I'm trying to demonstrate a simple clustering algorithm. Let's say I find k items on my rdd that represent a cluster for me. The problem is when I try to take() them to the driver, I get a warning saying " block locks were not released by tid ". This also leads to poor performance... 20 iterations of the code below take 11 seconds on 4-cores with a 2MB dataset. That is way worse than my serial version. Good thing is that I still get the correct results. Take a look please:
First, I take one item. Any item will do
List<Tuple2<Long, Instance>> selectedTuple = dataset.take(1);
Instance selected = selectedTuple.get(0)._2;
Then I create an object that will find candidate items for my cluster based on the selected item I just found.
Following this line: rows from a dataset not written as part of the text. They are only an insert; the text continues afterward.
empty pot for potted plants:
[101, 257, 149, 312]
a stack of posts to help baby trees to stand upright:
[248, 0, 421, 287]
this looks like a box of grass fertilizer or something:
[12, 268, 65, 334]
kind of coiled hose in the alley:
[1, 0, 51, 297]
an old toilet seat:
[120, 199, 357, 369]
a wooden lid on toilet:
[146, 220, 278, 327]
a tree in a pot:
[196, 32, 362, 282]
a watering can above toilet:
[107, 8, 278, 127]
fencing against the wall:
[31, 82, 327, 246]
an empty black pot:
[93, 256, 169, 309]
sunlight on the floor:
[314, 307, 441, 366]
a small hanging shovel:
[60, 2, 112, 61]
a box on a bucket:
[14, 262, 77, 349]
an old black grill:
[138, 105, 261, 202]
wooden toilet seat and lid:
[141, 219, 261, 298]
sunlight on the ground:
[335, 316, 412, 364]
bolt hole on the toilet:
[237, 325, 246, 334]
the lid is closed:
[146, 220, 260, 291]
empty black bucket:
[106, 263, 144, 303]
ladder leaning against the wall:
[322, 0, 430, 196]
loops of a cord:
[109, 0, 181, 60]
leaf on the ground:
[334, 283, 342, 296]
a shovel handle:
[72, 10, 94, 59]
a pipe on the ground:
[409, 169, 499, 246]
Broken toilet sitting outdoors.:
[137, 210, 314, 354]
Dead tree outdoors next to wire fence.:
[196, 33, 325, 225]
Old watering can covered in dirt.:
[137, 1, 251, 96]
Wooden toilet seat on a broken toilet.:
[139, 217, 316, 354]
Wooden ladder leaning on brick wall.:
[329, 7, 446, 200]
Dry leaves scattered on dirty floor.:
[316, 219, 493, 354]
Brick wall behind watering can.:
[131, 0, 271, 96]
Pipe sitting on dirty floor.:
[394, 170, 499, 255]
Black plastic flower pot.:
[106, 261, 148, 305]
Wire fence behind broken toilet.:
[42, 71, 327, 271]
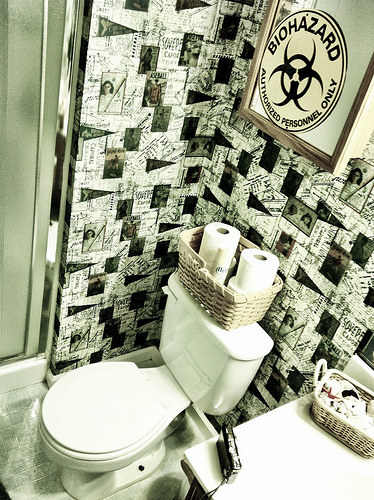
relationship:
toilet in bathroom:
[37, 270, 275, 499] [1, 0, 374, 499]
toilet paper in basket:
[236, 249, 278, 294] [177, 224, 282, 332]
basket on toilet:
[177, 224, 282, 332] [37, 270, 275, 499]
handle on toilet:
[161, 285, 179, 303] [37, 270, 275, 499]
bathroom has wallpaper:
[1, 0, 374, 499] [50, 0, 373, 434]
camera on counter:
[218, 422, 238, 482] [183, 353, 373, 499]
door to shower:
[0, 1, 76, 368] [1, 1, 80, 394]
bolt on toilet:
[137, 463, 146, 471] [37, 270, 275, 499]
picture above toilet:
[260, 8, 347, 132] [37, 270, 275, 499]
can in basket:
[211, 246, 234, 285] [177, 224, 282, 332]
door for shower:
[0, 1, 76, 368] [1, 1, 80, 394]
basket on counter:
[311, 357, 373, 459] [183, 353, 373, 499]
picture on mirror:
[260, 8, 347, 132] [236, 2, 373, 175]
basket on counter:
[177, 224, 282, 332] [183, 353, 373, 499]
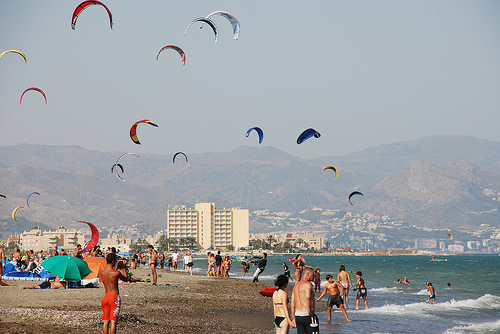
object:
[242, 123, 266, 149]
kite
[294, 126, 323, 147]
kite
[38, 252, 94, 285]
umbrella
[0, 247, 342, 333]
beach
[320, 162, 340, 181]
kite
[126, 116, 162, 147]
kite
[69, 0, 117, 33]
kite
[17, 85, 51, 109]
kite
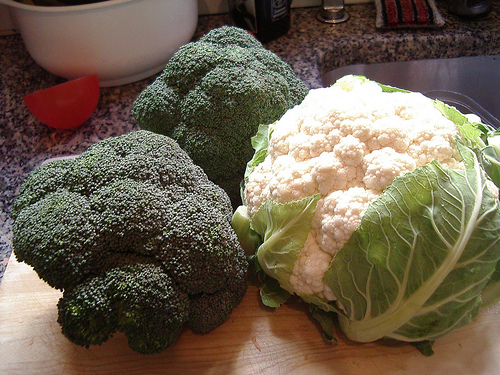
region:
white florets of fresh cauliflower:
[236, 72, 483, 297]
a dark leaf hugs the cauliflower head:
[325, 154, 499, 340]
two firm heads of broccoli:
[11, 12, 298, 351]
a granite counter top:
[0, 5, 497, 257]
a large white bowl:
[1, 0, 202, 82]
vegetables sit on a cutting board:
[1, 236, 498, 373]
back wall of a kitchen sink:
[312, 49, 497, 129]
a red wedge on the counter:
[21, 60, 115, 131]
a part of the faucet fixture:
[320, 0, 347, 25]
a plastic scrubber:
[369, 0, 448, 37]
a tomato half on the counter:
[21, 75, 101, 130]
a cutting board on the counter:
[0, 229, 498, 371]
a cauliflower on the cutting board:
[232, 67, 497, 364]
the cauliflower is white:
[248, 78, 462, 291]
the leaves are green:
[328, 147, 497, 352]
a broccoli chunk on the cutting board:
[7, 123, 253, 353]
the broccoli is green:
[14, 128, 252, 360]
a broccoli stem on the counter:
[135, 23, 307, 187]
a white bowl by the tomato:
[3, 1, 198, 98]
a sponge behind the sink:
[377, 0, 461, 33]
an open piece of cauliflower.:
[228, 47, 498, 350]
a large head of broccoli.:
[5, 115, 254, 363]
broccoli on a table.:
[129, 25, 323, 212]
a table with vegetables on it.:
[0, 237, 497, 373]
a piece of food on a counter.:
[17, 65, 109, 136]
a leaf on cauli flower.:
[333, 153, 491, 343]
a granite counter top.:
[199, 1, 497, 54]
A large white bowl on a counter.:
[3, 0, 213, 93]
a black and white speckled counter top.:
[0, 39, 335, 276]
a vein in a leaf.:
[332, 151, 490, 347]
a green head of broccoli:
[7, 128, 252, 356]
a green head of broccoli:
[121, 24, 316, 198]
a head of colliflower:
[233, 63, 495, 349]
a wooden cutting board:
[21, 134, 483, 365]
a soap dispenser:
[319, 1, 355, 27]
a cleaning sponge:
[376, 1, 443, 40]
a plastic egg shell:
[8, 55, 123, 140]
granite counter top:
[6, 13, 489, 273]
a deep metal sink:
[320, 43, 485, 104]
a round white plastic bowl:
[11, 2, 218, 88]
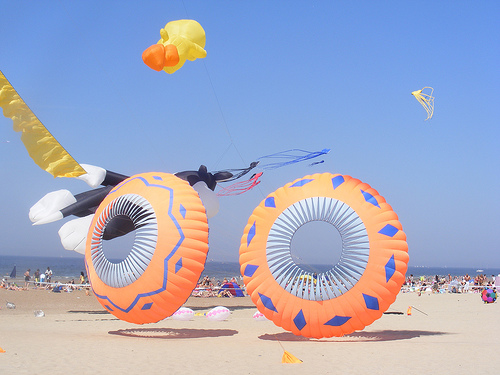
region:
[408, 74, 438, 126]
White kite flying in sky.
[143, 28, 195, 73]
Yellow kite flying in kite.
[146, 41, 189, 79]
Orange feet on kite in sky.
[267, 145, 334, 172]
Blue streamers on kite.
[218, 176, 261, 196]
Red streamers on kite in sky.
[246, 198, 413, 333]
Orange and blue kite on beach.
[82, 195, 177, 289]
Orange and blue kite on sand.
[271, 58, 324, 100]
Sky is blue and clear.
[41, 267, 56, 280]
Person wearing white shirt.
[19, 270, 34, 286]
Person wearing black shorts.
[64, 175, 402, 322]
these are the kites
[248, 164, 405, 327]
this is orange in color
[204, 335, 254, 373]
this is the beach sand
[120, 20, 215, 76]
the kite is on air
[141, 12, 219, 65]
the kite is on air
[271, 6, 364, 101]
the sky is clear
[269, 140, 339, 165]
the kits is wavy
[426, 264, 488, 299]
the beach is full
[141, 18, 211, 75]
A kite shaped like a bird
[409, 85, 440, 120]
A yellow kite with long tails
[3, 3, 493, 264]
A blue sky without clouds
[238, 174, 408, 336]
An orange, circular kite near the ground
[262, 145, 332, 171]
A blue kite with long tails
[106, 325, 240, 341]
A kite's shadow cast onto the ground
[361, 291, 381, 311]
Diamond shape on an orange kite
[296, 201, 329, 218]
Striped pattern on a kite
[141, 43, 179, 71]
Orange feet on a kite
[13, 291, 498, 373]
Brown sand at the beach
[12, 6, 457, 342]
A variety of kites at the beach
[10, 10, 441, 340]
A variety of kites at the beach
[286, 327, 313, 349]
edge of a shade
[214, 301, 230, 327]
aprt of a ground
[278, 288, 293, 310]
aprt of a line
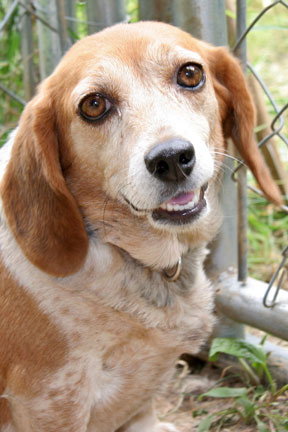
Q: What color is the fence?
A: Silver.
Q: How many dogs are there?
A: One.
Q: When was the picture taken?
A: Daytime.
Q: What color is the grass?
A: Green.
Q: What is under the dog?
A: Grass.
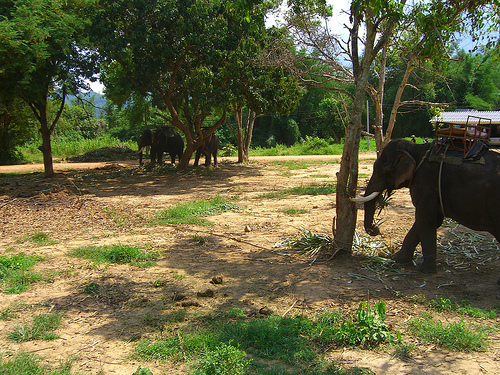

For the record, it implements PairFlatMapFunction
NCPComparator comp = new NCPComparator(meta, selected);
The next step finds some candidates
JavaPairRDD<Long, Double> candidates = this.dataset.mapPartitionsToPair(comp);
But now, I need the k one's with the lowest Double value, so I implemented a TupleComparator
. Then I invoke takeOrdered
List<Tuple2<Long, Double>> groupList = candidates.takeOrdered(k, new TupleComparator());
At this point, that warning appears. Same goes for invoking top()
. And as an iterative algorithm, it appears in every iteration. I am not showing you the rest of the code. You guessed it.. it's more than trivial :-)
Also, I did proper persist my rdds. Jobs seem to be working like a charm. I found out that lots of people have this problem but there is no answer.